Neural Networks have been around since the day of Minsky, but what we demand from a neural network today is much more than we demanded from perceptrons.

The Neural Model:

The Lab will be working on a SCALA Neuron that incorporates a large amount of information on the bio-chemistry of learning into the basic neuron. One of the reasons that SCALA is to be chosen is that we can offload some of the processing to a scalable cluster computer as needed. This will it is hoped bring the learning elements out of band with the actual neural simulation, so that long-term learning processes do not overwhelm the same processor as the neurons are implemented on.

Scala uses an actor model for concurrency instead of just the java threads, by setting up servers to do the actors roles, and subscribing neurons to those servers, we can offload the internal functions of the cell, that span multiple cycles of the neural network, without blocking the threads for more normal processing. this means that the overhead even for long-term memory elements is mostly based on the message passing costs of the Actors. Keeping Actor messages cursive, will allow the Actors to inter-operate at high speeds.

An example is the simple aging of Habituation.

With aging each signal has to be compared against the history of the neuron to see if the neuron is habituated or not, and there are both short term and long term pathways to habituation. This can be done with a queue, or it can be done with an actor. If it is done with a queue, the same processor has to be tie up computer cycles calculating the habituation of both terms before it can calculate the signal strength. With an actor, the neuron could simply pass the output to a habituation actor, which will calculate the signal strength, on a separate computer and return, meanwhile another neuron can be being calculated on another thread while the current thread sleeps waiting for the actor to return.

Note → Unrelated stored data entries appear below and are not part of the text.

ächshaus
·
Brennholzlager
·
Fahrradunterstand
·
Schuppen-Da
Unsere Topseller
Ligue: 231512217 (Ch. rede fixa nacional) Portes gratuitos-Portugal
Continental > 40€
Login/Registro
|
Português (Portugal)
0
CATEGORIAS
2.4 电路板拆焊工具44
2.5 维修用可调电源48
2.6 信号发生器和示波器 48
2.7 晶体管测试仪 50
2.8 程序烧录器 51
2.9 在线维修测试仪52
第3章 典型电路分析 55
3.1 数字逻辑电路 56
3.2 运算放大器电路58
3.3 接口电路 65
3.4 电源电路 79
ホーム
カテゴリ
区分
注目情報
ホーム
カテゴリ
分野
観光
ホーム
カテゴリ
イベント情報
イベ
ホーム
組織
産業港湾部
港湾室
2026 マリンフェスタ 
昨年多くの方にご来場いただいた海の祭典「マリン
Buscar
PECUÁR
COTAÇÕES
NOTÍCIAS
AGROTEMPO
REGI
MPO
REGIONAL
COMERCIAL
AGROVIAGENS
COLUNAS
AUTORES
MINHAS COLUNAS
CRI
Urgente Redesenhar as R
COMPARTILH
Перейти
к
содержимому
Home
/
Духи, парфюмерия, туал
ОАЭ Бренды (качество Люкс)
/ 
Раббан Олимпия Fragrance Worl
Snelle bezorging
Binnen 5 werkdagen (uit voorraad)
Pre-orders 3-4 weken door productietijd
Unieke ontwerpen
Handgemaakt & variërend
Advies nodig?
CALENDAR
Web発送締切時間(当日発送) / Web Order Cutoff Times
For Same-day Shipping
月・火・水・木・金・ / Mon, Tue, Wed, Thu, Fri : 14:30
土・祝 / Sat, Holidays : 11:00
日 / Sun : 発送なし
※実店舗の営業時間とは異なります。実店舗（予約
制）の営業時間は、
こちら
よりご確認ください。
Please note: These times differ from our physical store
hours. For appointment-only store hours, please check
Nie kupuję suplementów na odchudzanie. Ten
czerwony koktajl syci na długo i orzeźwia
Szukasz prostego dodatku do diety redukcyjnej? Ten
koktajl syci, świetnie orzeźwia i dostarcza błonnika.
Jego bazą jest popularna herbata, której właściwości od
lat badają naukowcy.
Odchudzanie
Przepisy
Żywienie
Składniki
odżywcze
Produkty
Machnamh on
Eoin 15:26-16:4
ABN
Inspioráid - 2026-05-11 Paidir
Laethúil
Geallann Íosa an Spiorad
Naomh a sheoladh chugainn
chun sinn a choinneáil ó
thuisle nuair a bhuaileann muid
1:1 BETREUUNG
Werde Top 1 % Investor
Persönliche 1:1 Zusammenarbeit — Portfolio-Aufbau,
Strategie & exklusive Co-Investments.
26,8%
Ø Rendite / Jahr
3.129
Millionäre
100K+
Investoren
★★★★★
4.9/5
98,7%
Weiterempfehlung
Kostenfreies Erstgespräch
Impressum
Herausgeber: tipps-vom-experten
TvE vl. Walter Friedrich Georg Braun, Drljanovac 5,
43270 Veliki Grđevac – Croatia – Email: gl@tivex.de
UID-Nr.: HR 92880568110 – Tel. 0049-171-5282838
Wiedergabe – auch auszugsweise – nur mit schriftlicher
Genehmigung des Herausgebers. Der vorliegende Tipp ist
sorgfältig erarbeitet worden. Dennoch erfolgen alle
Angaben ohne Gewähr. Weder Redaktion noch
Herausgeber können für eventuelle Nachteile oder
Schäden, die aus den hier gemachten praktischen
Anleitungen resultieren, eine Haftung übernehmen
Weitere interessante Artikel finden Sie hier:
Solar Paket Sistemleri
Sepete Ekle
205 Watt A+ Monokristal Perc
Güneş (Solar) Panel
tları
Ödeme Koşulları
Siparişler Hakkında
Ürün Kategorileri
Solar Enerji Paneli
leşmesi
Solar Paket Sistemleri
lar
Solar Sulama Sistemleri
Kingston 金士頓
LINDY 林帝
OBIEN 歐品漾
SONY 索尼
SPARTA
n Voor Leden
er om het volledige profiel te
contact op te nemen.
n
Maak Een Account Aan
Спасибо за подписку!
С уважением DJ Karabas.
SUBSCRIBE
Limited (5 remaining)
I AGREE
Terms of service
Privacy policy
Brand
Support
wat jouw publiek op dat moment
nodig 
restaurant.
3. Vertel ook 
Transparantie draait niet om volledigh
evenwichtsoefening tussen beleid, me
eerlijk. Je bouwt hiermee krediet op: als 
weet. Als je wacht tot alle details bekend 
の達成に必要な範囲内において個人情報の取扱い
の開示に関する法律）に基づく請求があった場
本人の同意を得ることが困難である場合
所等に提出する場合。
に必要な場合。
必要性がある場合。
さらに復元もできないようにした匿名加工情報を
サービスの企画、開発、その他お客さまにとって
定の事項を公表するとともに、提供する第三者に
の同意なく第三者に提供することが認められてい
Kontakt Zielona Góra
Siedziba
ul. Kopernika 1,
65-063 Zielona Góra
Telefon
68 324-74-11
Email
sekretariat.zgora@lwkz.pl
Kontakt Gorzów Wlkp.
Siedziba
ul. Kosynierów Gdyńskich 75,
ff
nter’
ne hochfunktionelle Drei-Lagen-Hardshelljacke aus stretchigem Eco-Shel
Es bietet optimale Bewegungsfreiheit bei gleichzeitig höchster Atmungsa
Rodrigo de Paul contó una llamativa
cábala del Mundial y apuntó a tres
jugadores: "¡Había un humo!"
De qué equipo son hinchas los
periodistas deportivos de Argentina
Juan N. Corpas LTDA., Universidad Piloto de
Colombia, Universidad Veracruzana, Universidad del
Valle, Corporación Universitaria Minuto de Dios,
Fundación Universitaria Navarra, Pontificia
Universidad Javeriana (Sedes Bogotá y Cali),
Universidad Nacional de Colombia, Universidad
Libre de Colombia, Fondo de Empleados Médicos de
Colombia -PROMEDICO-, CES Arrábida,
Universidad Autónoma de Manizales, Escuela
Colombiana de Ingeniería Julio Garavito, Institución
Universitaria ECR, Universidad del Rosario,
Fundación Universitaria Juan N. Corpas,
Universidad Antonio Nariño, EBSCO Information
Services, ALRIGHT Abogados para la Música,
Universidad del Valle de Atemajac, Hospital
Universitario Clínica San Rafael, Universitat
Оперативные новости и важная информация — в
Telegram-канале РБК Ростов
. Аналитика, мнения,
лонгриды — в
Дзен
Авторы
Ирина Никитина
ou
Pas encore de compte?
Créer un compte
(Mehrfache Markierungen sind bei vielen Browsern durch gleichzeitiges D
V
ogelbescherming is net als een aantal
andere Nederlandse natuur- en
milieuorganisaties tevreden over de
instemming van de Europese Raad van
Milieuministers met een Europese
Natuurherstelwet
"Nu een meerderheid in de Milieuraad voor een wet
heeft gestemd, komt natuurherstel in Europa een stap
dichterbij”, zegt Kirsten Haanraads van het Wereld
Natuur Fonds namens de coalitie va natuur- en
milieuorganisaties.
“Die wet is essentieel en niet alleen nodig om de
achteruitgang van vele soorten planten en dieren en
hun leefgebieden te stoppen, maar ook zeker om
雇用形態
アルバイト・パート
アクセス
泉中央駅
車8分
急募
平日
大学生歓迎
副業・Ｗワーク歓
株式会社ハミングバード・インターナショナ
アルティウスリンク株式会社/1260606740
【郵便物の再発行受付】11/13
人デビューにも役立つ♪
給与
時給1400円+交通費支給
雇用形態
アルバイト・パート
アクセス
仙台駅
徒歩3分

By monitoring the load on the different computers, you should be able to balance the system so that it works at peak efficiency for any size cluster. For instance if the Habituation computers are saturated, but the neural network computers are not, you can add another Habituation actor to a separate computer, somehow and thus increase the number of actors available to do habituation. Of course this increases the overhead slightly as you reapportion the habituation load across more processors, but that is partly why we use clusters.